··· Passage for review ···
Several legal experts have dismissed the lawsuit against Media Matters as a reach. The case is weak and seems to be a “bogus” attempt to stop criticism in a way that “flatly contradicts basic First Amendment principles,” Ted Boutrous, a First Amendment attorney, told CNN. He added that the lawsuit could backfire on X if Media Matters decided to seek internal information that could damage the social media company's reputation during the discovery phase. 

The case also has “fatal flaws,” including the fact that the company admits that the ads did actually appear next to extremist content, said Steve Vladeck, a law professor at the University of Texas and a CNN contributor. Regardless of how Media Matters discovered this, this concession could prove fatal for X. The lawsuit confirms that "the thing Media Matters was making a big deal about actually happened,” Vladeck said. “Most companies wouldn't want their ads running next to neo-Nazi content even once and wouldn't care about the exact percentage of users who were encountering such side-by-side placement.”

These retaliatory lawsuits "quite clearly are triggered not by an offense, but by Musk losing advertisers," Imran Ahmed, CEO of the Center for Countering Digital Hate (CCDH), another nonprofit watchdog group that X is also suing, told Wired. He worries that these types of lawsuits could have a “chilling effect” on organizations monitoring the platform. Ultimately, choosing to fight nonprofits could backfire on Musk, and people must understand that "this is a man that you're doing business with," he added, "and that if you advertise on that platform, you're essentially endorsing the behavior.”
···
# [Required work]
Answer these questions from the passage about the lawsuit against Media Matters.
(a) According to Ted Boutrous, what could Media Matters seek during the discovery phase?
(b) According to Steve Vladeck, what does the company admit about the ads?
(c) What effect does Imran Ahmed worry these lawsuits could have on organizations monitoring the platform?
··· Entries provided ···
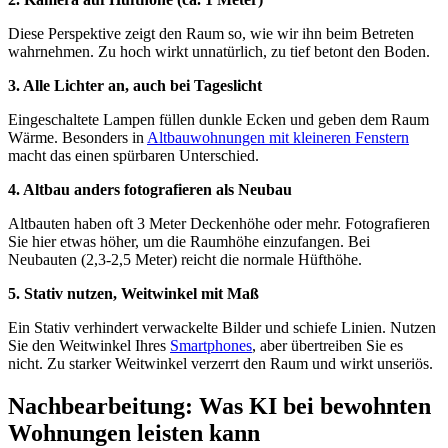
Diese Perspektive zeigt den Raum so, wie wir ihn beim Betreten
wahrnehmen. Zu hoch wirkt unnatürlich, zu tief betont den Boden.
3. Alle Lichter an, auch bei Tageslicht
Eingeschaltete Lampen füllen dunkle Ecken und geben dem Raum
Wärme. Besonders in
Altbauwohnungen mit kleineren Fenstern
macht das einen spürbaren Unterschied.
4. Altbau anders fotografieren als Neubau
Altbauten haben oft 3 Meter Deckenhöhe oder mehr. Fotografieren
Sie hier etwas höher, um die Raumhöhe einzufangen. Bei
Neubauten (2,3-2,5 Meter) reicht die normale Hüfthöhe.
5. Stativ nutzen, Weitwinkel mit Maß
Ein Stativ verhindert verwackelte Bilder und schiefe Linien. Nutzen
Sie den Weitwinkel Ihres
Smartphones
, aber übertreiben Sie es
nicht. Zu starker Weitwinkel verzerrt den Raum und wirkt unseriös.
Nachbearbeitung: Was KI bei bewohnten
Wohnungen leisten kann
···
# [Exercise result]
(a) Internal information that could damage the social media company's reputation.
(b) That the ads did actually appear next to extremist content.
(c) A "chilling effect."